Re: Need to recover project, all files orphaned?
Posted: Tue Oct 31, 2017 8:47 am
by steve
kozikowski wrote:I've never used Projects
Yes you have. Audacity always works with Projects, never directly on files.
You may not have ever "saved" Audacity Projects, but you always use them. The fact that you have never had a show crash, indicates how reliable the Project format is in normal circumstances. Each time we read a post about a broken project, we are looking at an exceptional circumstance, usually brought about by machine failure, user error, or interference from a third party application.
I don't recall the last time that I lost data from a project - it was way back in the 1.3.x beta versions.
Re: Need to recover project, all files orphaned?
Posted: Tue Oct 31, 2017 12:31 pm
by cbp67
Interesting info on projects - thanks for posting.
Would it be possible to have an option to zip a project built in? Because I move my projects around constantly, it would be handy to have that. I know I can do this manually, but it would be nice if the tool had this built in and understood how to open the zip when I double-click it. (I'm not looking for compression here, just consolidation.)

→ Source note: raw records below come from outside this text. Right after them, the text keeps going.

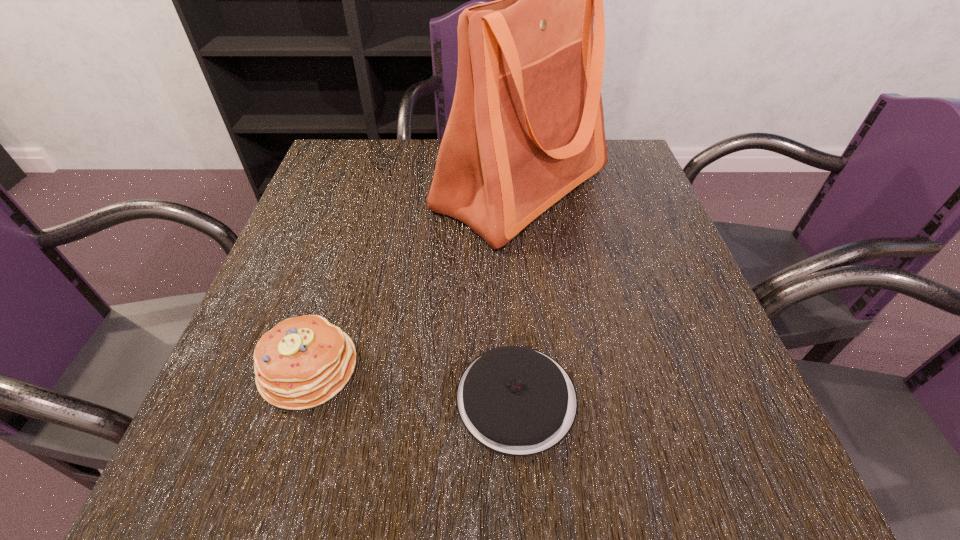
You are a GUI agent. You are given a task and a screenshot of the screen. Output one action in this format:
    pyautogui.click(x=<x>, y=<y>)
    Task: Click on the object identified as the second closest to the second tallest object
    This screenshot has height=540, width=960.
    Given the screenshot: What is the action you would take?
    pyautogui.click(x=526, y=127)

Choose which object is the nearest neighbor to the left pancake. Please provide its 2D coordinates. Your answer should be formatted as a tuple, i.e. [(x, y)], where the tuple contains the x and y coordinates of a point satisfying the conditions above.

[(516, 400)]

The image size is (960, 540). I want to click on vacant space that satisfies the following two spatial constraints: 1. on the front side of the right pancake; 2. on the right side of the second tallest object, so click(300, 398).

The image size is (960, 540). Identify the location of free space that satisfies the following two spatial constraints: 1. on the back side of the right pancake; 2. on the left side of the shopping bag. (503, 189).

I want to click on vacant area in the image that satisfies the following two spatial constraints: 1. on the front side of the taller pancake; 2. on the left side of the shorter pancake, so click(300, 398).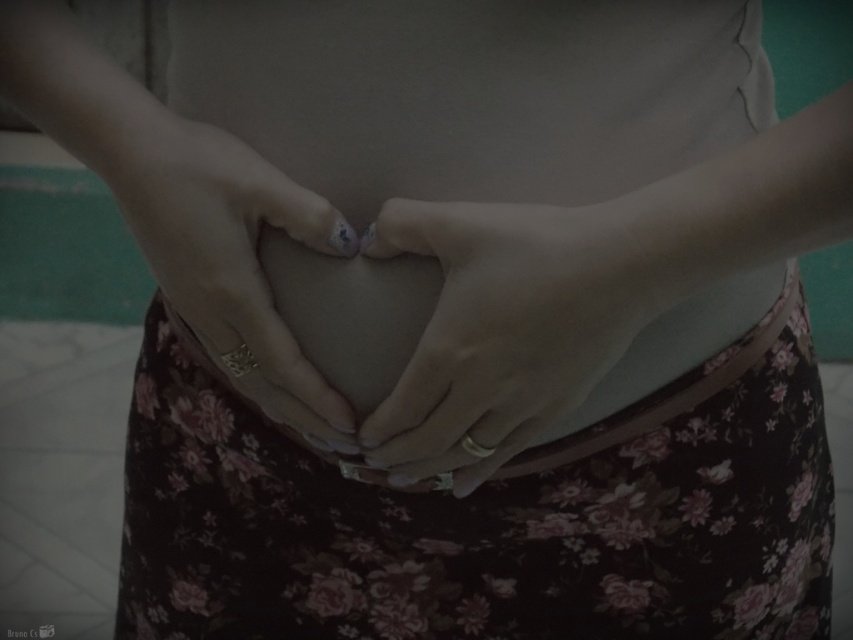
Question: Is floral fabric dress at center wider than matte gold ring at center?

Choices:
 (A) yes
 (B) no

Answer: (A)

Question: Observing the image, what is the correct spatial positioning of floral fabric dress at center in reference to matte gold ring at center?

Choices:
 (A) right
 (B) left

Answer: (A)

Question: Which object is the closest to the floral fabric dress at center?

Choices:
 (A) matte gold ring at center
 (B) smooth skin hand at center

Answer: (B)

Question: Considering the real-world distances, which object is farthest from the floral fabric dress at center?

Choices:
 (A) matte gold ring at center
 (B) smooth skin hand at center

Answer: (A)

Question: Can you confirm if floral fabric dress at center is positioned to the left of matte gold ring at center?

Choices:
 (A) yes
 (B) no

Answer: (B)

Question: Based on their relative distances, which object is nearer to the floral fabric dress at center?

Choices:
 (A) smooth skin hand at center
 (B) matte gold ring at center

Answer: (A)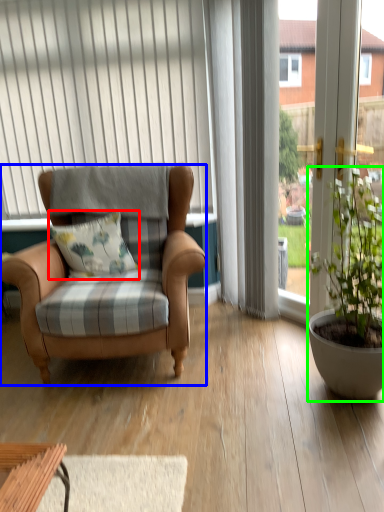
Question: Considering the real-world distances, which object is farthest from pillow (highlighted by a red box)? chair (highlighted by a blue box) or houseplant (highlighted by a green box)?

Choices:
 (A) chair
 (B) houseplant

Answer: (B)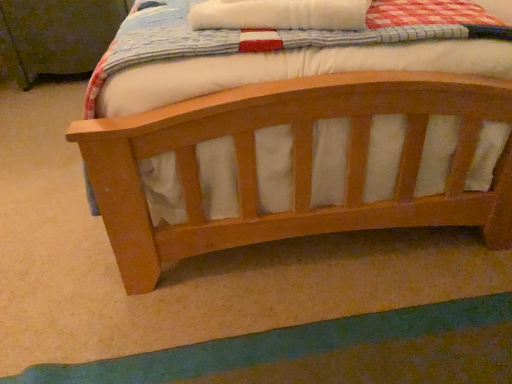
Where is `vacant space behind green fabric at lower center`? The image size is (512, 384). vacant space behind green fabric at lower center is located at coordinates (260, 278).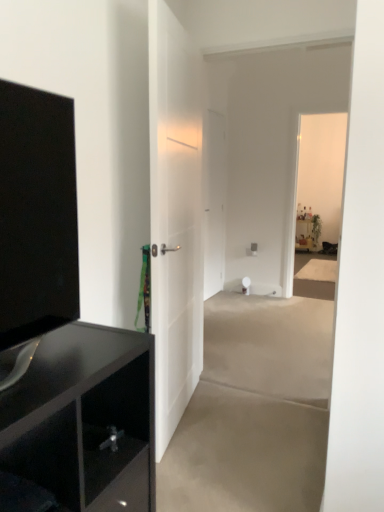
This screenshot has width=384, height=512. What are the coordinates of `smooth beige carpet at center, the 1th concrete viewed from the back` in the screenshot? It's located at (271, 343).

The image size is (384, 512). Identify the location of gray matte concrete at center, marked as the 1th concrete in a bottom-to-top arrangement. (244, 454).

Locate an element on the screen. The width and height of the screenshot is (384, 512). matte black tv at left is located at coordinates (37, 214).

Is white glossy door at center, which ranks as the 2th door in front-to-back order, facing away from white matte door at center, the 2th door when ordered from back to front?

No, white glossy door at center, which ranks as the 2th door in front-to-back order,'s orientation is not away from white matte door at center, the 2th door when ordered from back to front.

Considering the sizes of objects white glossy door at center, marked as the 2th door in a left-to-right arrangement, and white matte door at center, the 2th door when ordered from back to front, in the image provided, who is wider, white glossy door at center, marked as the 2th door in a left-to-right arrangement, or white matte door at center, the 2th door when ordered from back to front,?

Wider between the two is white matte door at center, the 2th door when ordered from back to front.

Where is `door lying on the left of white glossy door at center, which ranks as the 2th door in front-to-back order`? The width and height of the screenshot is (384, 512). door lying on the left of white glossy door at center, which ranks as the 2th door in front-to-back order is located at coordinates (175, 216).

Is gray matte concrete at center, which ranks as the 2th concrete in top-to-bottom order, positioned beyond the bounds of white glossy door at center, marked as the first door in a back-to-front arrangement?

Yes, gray matte concrete at center, which ranks as the 2th concrete in top-to-bottom order, is located beyond the bounds of white glossy door at center, marked as the first door in a back-to-front arrangement.

From a real-world perspective, is gray matte concrete at center, which ranks as the 2th concrete in top-to-bottom order, positioned above or below white glossy door at center, positioned as the 1th door in right-to-left order?

gray matte concrete at center, which ranks as the 2th concrete in top-to-bottom order, is situated lower than white glossy door at center, positioned as the 1th door in right-to-left order, in the real world.

Can you see gray matte concrete at center, positioned as the 2th concrete in back-to-front order, touching white glossy door at center, positioned as the 1th door in right-to-left order?

gray matte concrete at center, positioned as the 2th concrete in back-to-front order, and white glossy door at center, positioned as the 1th door in right-to-left order, are clearly separated.

Does point (271, 441) appear closer or farther from the camera than point (217, 170)?

Clearly, point (271, 441) is closer to the camera than point (217, 170).

Considering the positions of objects white glossy door at center, marked as the 2th door in a left-to-right arrangement, and glossy black cabinet at left in the image provided, who is in front, white glossy door at center, marked as the 2th door in a left-to-right arrangement, or glossy black cabinet at left?

Positioned in front is glossy black cabinet at left.

From a real-world perspective, relative to glossy black cabinet at left, is white glossy door at center, which ranks as the 2th door in front-to-back order, vertically above or below?

white glossy door at center, which ranks as the 2th door in front-to-back order, is situated higher than glossy black cabinet at left in the real world.

Is white glossy door at center, marked as the first door in a back-to-front arrangement, next to glossy black cabinet at left and touching it?

There is a gap between white glossy door at center, marked as the first door in a back-to-front arrangement, and glossy black cabinet at left.

Considering the positions of objects white glossy door at center, which ranks as the 2th door in front-to-back order, and gray matte concrete at center, which ranks as the 2th concrete in top-to-bottom order, in the image provided, who is more to the right, white glossy door at center, which ranks as the 2th door in front-to-back order, or gray matte concrete at center, which ranks as the 2th concrete in top-to-bottom order,?

white glossy door at center, which ranks as the 2th door in front-to-back order.

From a real-world perspective, which object rests below the other?

gray matte concrete at center, placed as the first concrete when sorted from front to back.

What's the angular difference between white glossy door at center, marked as the 2th door in a left-to-right arrangement, and gray matte concrete at center, which ranks as the 2th concrete in top-to-bottom order,'s facing directions?

89.4 degrees.

Who is more distant, white glossy door at center, marked as the 2th door in a left-to-right arrangement, or gray matte concrete at center, which ranks as the 2th concrete in top-to-bottom order?

Positioned behind is white glossy door at center, marked as the 2th door in a left-to-right arrangement.

The width and height of the screenshot is (384, 512). Identify the location of toilet paper below the white glossy door at center, marked as the first door in a back-to-front arrangement (from the image's perspective). (246, 285).

Considering the sizes of white glossy door at center, marked as the first door in a back-to-front arrangement, and white matte toilet paper at center in the image, is white glossy door at center, marked as the first door in a back-to-front arrangement, taller or shorter than white matte toilet paper at center?

→ Considering their sizes, white glossy door at center, marked as the first door in a back-to-front arrangement, has more height than white matte toilet paper at center.

Considering the positions of points (216, 252) and (242, 286), is point (216, 252) farther from camera compared to point (242, 286)?

Yes, it is.

Is white glossy door at center, marked as the first door in a back-to-front arrangement, beside white matte toilet paper at center?

white glossy door at center, marked as the first door in a back-to-front arrangement, is not next to white matte toilet paper at center, and they're not touching.

Is matte black tv at left spatially inside gray matte concrete at center, which ranks as the 2th concrete in top-to-bottom order, or outside of it?

matte black tv at left is not enclosed by gray matte concrete at center, which ranks as the 2th concrete in top-to-bottom order.

Does matte black tv at left have a lesser width compared to gray matte concrete at center, positioned as the 2th concrete in back-to-front order?

Yes, matte black tv at left is thinner than gray matte concrete at center, positioned as the 2th concrete in back-to-front order.

Is point (75, 173) farther from viewer compared to point (238, 432)?

No, it is not.

From the picture: Is matte black tv at left with gray matte concrete at center, placed as the first concrete when sorted from front to back?

They are not placed beside each other.

How different are the orientations of gray matte concrete at center, marked as the 1th concrete in a bottom-to-top arrangement, and white matte toilet paper at center in degrees?

0.888 degrees separate the facing orientations of gray matte concrete at center, marked as the 1th concrete in a bottom-to-top arrangement, and white matte toilet paper at center.

Visually, is gray matte concrete at center, which ranks as the 2th concrete in top-to-bottom order, positioned to the left or to the right of white matte toilet paper at center?

gray matte concrete at center, which ranks as the 2th concrete in top-to-bottom order, is to the left of white matte toilet paper at center.

Are gray matte concrete at center, marked as the 1th concrete in a bottom-to-top arrangement, and white matte toilet paper at center beside each other?

gray matte concrete at center, marked as the 1th concrete in a bottom-to-top arrangement, is not next to white matte toilet paper at center, and they're not touching.

There is a white matte toilet paper at center. Where is `the 2nd concrete below it (from the image's perspective)`? The width and height of the screenshot is (384, 512). the 2nd concrete below it (from the image's perspective) is located at coordinates (244, 454).

You are a GUI agent. You are given a task and a screenshot of the screen. Output one action in this format:
    pyautogui.click(x=<x>, y=<y>)
    Task: Click on the door below the white glossy door at center, marked as the first door in a back-to-front arrangement (from the image's perspective)
    
    Given the screenshot: What is the action you would take?
    pyautogui.click(x=175, y=216)

Locate an element on the screen. The image size is (384, 512). the 2nd door behind the gray matte concrete at center, marked as the 1th concrete in a bottom-to-top arrangement is located at coordinates (214, 202).

Based on their spatial positions, is glossy black cabinet at left or white glossy door at center, marked as the first door in a back-to-front arrangement, further from smooth beige carpet at center, the 1th concrete viewed from the back?

glossy black cabinet at left.

Considering their positions, is white glossy door at center, marked as the first door in a back-to-front arrangement, positioned further to glossy black cabinet at left than white matte toilet paper at center?

The object further to glossy black cabinet at left is white matte toilet paper at center.

Considering their positions, is white glossy door at center, marked as the 2th door in a left-to-right arrangement, positioned further to smooth beige carpet at center, the second concrete from the front, than white matte toilet paper at center?

white matte toilet paper at center is positioned further to the anchor smooth beige carpet at center, the second concrete from the front.

Looking at the image, which one is located further to white glossy door at center, positioned as the 1th door in right-to-left order, gray matte concrete at center, which ranks as the 2th concrete in top-to-bottom order, or glossy black cabinet at left?

glossy black cabinet at left is positioned further to the anchor white glossy door at center, positioned as the 1th door in right-to-left order.

Which object lies nearer to the anchor point white glossy door at center, which ranks as the 2th door in front-to-back order, white matte door at center, which is the first door in front-to-back order, or white matte toilet paper at center?

white matte toilet paper at center lies closer to white glossy door at center, which ranks as the 2th door in front-to-back order, than the other object.

Based on their spatial positions, is white glossy door at center, marked as the 2th door in a left-to-right arrangement, or smooth beige carpet at center, which is counted as the first concrete, starting from the top, closer to matte black tv at left?

Based on the image, smooth beige carpet at center, which is counted as the first concrete, starting from the top, appears to be nearer to matte black tv at left.

Based on their spatial positions, is white matte door at center, which is the first door in front-to-back order, or gray matte concrete at center, marked as the 1th concrete in a bottom-to-top arrangement, closer to white matte toilet paper at center?

white matte door at center, which is the first door in front-to-back order, is closer to white matte toilet paper at center.

Considering their positions, is glossy black cabinet at left positioned further to smooth beige carpet at center, which is counted as the first concrete, starting from the top, than white matte toilet paper at center?

The object further to smooth beige carpet at center, which is counted as the first concrete, starting from the top, is glossy black cabinet at left.

Identify the location of door positioned between gray matte concrete at center, positioned as the 2th concrete in back-to-front order, and white glossy door at center, marked as the 2th door in a left-to-right arrangement, from near to far. (175, 216).

At what (x,y) coordinates should I click in order to perform the action: click on door between glossy black cabinet at left and smooth beige carpet at center, which is counted as the first concrete, starting from the top, from front to back. Please return your answer as a coordinate pair (x, y). Looking at the image, I should click on (175, 216).

The image size is (384, 512). In order to click on door between smooth beige carpet at center, the 1th concrete viewed from the back, and white matte toilet paper at center, along the z-axis in this screenshot , I will do `click(214, 202)`.

Identify the location of concrete located between white matte door at center, which is the 1th door in left-to-right order, and white matte toilet paper at center in the depth direction. The width and height of the screenshot is (384, 512). (271, 343).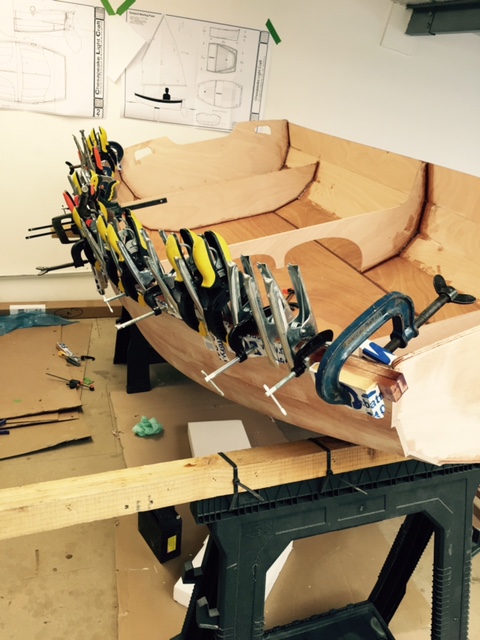
Locate an element on the screen. This screenshot has width=480, height=640. cardboard on floor is located at coordinates (26, 367), (100, 333), (124, 406), (81, 433), (57, 557), (152, 588), (323, 576).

Another option might be to keep the project file within the folder, so it's still logically one "unit". So... saving new project called "my_project" creates a folder like this:
my_project:
- my_project.aup
- e00
-- d00
-- d01
-- d02
This would help with clutter, too. I find myself doing 2-3 related projects at once on my desktop, with similar names, and it gets crowded and confusing real fast. And also maybe you could maintain a project file backup, or some sort of change history, that might help with recovery.
It would also be nice to have a tool that will reconstruct a valid (if minimal) .aup file from a data folder. I realize you would lose a lot of info for a highly-edited project, but for a simple set of raw tracks, it seems like that would be pretty straightforward. This would help not only for corrupt project files, but missing project files (someone forgot to copy them together, or accidentally deleted the project file but not the data folder, etc).
Just some thoughts. Thanks for all the detailed replies!
Re: Need to recover project, all files orphaned?
Posted: Tue Oct 31, 2017 1:08 pm
by steve
cbp67 wrote:Another option might be to keep the project file within the folder,
That's more or less how I work:
my_project
- myproject.aup
- myprodect_data
- - e00
- - - d00
- - - d01
- - - d02
my_project_resources
- my_project_notes.txt
- my_project_lyrics.pdf
- my_project_imported files
- - file1.wav
- - file2.wav
Re: Need to recover project, all files orphaned?
Posted: Tue Oct 31, 2017 2:16 pm
by cbp67
steve wrote:cbp67 wrote:Another option might be to keep the project file within the folder,
That's more or less how I work:
my_project
- myproject.aup
- myprodect_data
- - e00
- - - d00
- - - d01
- - - d02
my_project_resources
- my_project_notes.txt
- my_project_lyrics.pdf
- my_project_imported files
- - file1.wav
- - file2.wav
Yeah, good call. I'll start doing that, too.